When firms sought digital alternatives to paper checks during the pandemic, many discovered or rediscovered the benefits of a familiar standby: the automated clearing house (ACH) transfer.
Sixy-eight percent of chief financial officers (CFOs) report increased use of ACH at their firms due to digitization since the pandemic’s onset, making ACH the No. 1 payment method in terms of being used more frequently, according to the “Real-Time Payments Tracker,” a PYMNTS and The Clearing House collaboration.
Get the report: Real-Time Payments Tracker
Originally developed in the 1970s, ACH payments are a natural go-to for firms to use as they digitize and innovate to keep up with the pandemic-driven digital shift.
Realizing Simplicity and Cost Savings
ACH enables money to be moved electronically between bank accounts, and the payments typically settle within one to three days. It has become one of the primary payment methods in the U.S. for business uses such as paying employees, taxes and vendors.
The benefits of ACH include speed, low cost and a contactless process — a combination that is leading many organizations to expand its use in the pandemic era as a much-needed and near-total replacement for paper checks.
Even without the pandemic’s added impetus, ACH has some obvious benefits over paper checks. While checks can take time to arrive or even get lost in the mail, electronic payments are a prompt and dependable payment method. They require little or no labor to enter into a recordkeeping system, as banks create an electronic record during every transaction.
ACH payments also use fewer resources, with no need for paper, ink, labor or fuel to cut, transport and deposit checks, and ACH transfers often cost less to process than credit card payments.
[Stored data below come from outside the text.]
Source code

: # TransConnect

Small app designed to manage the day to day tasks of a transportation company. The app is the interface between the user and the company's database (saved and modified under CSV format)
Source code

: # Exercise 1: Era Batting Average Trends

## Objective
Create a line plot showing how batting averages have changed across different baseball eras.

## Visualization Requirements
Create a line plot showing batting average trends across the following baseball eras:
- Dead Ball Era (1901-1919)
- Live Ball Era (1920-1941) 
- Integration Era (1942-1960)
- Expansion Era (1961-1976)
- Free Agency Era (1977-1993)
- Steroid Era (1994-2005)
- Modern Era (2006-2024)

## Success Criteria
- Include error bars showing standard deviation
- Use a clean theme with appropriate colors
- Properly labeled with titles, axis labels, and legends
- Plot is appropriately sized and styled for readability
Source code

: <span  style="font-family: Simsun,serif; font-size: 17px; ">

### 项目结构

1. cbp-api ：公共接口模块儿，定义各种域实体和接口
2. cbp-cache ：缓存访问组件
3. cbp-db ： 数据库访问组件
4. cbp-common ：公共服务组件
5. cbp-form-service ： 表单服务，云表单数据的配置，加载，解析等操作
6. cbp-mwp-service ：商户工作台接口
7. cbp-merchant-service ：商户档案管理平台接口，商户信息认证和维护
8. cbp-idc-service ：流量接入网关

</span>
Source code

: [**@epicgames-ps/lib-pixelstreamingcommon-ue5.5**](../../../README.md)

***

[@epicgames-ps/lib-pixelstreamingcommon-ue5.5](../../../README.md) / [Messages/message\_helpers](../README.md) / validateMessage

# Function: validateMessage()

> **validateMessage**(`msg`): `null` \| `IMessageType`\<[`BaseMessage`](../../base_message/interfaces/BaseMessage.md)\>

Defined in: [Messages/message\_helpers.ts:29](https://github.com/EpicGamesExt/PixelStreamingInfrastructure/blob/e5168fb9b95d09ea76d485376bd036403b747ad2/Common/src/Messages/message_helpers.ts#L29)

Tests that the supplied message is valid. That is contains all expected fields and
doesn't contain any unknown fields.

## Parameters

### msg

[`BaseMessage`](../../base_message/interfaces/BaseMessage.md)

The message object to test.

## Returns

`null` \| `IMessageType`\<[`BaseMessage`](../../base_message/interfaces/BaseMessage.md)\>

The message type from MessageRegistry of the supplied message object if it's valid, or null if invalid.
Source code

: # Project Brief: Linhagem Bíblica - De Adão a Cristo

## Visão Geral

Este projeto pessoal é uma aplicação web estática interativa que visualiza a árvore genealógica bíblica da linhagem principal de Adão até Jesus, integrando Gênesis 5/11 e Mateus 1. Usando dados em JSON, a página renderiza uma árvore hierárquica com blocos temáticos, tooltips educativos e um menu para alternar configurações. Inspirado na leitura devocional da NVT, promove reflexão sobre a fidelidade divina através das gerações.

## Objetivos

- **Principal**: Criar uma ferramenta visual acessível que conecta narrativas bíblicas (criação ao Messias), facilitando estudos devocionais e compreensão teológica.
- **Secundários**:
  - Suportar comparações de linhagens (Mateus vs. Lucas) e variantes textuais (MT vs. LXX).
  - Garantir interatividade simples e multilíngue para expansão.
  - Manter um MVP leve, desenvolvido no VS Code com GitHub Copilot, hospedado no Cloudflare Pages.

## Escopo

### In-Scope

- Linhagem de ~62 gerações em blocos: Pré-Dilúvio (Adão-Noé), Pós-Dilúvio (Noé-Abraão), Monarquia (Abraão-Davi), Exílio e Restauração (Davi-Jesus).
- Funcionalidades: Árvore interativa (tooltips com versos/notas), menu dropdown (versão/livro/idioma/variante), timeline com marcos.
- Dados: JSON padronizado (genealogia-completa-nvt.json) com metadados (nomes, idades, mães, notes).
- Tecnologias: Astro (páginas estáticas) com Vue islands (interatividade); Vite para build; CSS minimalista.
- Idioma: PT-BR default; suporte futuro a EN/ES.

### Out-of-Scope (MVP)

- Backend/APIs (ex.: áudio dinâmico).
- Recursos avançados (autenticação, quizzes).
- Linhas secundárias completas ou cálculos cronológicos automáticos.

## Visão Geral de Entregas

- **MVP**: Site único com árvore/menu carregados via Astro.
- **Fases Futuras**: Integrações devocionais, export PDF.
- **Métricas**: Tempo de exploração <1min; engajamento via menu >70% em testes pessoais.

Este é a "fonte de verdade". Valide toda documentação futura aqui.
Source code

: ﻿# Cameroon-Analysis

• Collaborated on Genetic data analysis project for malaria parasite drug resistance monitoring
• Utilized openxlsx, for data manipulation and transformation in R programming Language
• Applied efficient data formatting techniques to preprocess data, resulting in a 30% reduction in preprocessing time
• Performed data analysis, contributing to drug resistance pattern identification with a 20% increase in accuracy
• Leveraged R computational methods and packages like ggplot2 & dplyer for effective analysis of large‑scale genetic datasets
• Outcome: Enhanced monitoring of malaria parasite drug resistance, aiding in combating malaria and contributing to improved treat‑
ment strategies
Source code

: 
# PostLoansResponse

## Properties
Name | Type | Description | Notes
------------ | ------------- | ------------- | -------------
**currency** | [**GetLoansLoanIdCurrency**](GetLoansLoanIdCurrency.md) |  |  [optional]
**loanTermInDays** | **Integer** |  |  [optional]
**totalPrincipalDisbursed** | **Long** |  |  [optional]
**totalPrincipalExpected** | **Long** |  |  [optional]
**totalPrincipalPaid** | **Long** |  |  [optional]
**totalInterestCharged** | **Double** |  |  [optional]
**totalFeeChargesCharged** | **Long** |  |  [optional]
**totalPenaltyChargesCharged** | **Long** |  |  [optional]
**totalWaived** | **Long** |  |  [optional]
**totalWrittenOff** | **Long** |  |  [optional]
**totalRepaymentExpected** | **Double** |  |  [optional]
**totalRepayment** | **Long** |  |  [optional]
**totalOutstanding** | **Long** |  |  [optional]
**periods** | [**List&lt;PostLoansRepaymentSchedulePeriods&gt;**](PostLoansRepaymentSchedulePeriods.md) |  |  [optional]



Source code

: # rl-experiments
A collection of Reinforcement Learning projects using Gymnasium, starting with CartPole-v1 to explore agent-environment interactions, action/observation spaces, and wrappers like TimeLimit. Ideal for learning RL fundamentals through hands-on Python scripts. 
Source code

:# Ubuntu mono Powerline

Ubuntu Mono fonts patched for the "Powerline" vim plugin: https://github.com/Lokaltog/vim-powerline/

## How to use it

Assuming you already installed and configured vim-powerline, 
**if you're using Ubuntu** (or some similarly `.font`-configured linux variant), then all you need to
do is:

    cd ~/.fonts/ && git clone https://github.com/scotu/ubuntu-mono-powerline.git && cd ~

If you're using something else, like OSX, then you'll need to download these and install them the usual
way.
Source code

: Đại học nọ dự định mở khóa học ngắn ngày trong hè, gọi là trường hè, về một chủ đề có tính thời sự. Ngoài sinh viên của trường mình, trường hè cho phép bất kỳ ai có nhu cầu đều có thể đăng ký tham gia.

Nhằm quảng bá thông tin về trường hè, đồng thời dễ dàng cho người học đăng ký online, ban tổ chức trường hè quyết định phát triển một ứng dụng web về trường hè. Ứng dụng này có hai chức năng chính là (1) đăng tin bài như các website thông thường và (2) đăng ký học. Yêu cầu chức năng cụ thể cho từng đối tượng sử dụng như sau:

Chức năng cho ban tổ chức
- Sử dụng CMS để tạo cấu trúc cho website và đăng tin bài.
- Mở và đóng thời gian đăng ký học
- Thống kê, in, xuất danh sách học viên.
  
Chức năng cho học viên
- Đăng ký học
The method has multiple business use cases, including ACH recurring payments such as subscriptions or insurance premiums, paying employees, paying tax bills and enabling internal fund transfers within organizations.
B2B use cases are experiencing a boom as well, as economic pressures make suppliers’ wait times for checks increasingly untenable.
Helping Businesses Unlock Digital Efficiencies
As businesses realize the simplicity and cost savings they can achieve through ACH, growth in use is likely to continue.
While ACH transactions have taken on a much more prominent role in their payment operations over the past several years, the pandemic has driven even more enthusiasm for the method.
In addition, ACH is helping businesses unlock digital efficiencies to satisfy their employees, customers and partners, and may encourage them to adopt other digital payments as well in the years ahead.
For example, a pilot program called IXB (immediate cross-border payments) between The Clearing House, EBA Clearing and SWIFT, with the support of two dozen banks at present, will leverage instant payments and real-time messaging into a variety of new use cases.
Read more: TCH’s Immediate X-Border Payments Pilot Eyes Payroll, Remittances
TCH’s payment networks clear and settle in excess of $2 trillion daily through wire, ACH, check image and real-time payments — so there’s a natural on-ramp into IXB for businesses and consumers when the pilot moves into production beginning next year.
Even as cutting-edge innovations such as real-time payments and cryptocurrencies gather force and become mainstream, ACH’s future is still bright. In the march toward faster, more efficient and contactless payment solutions, ACH is a compelling first step.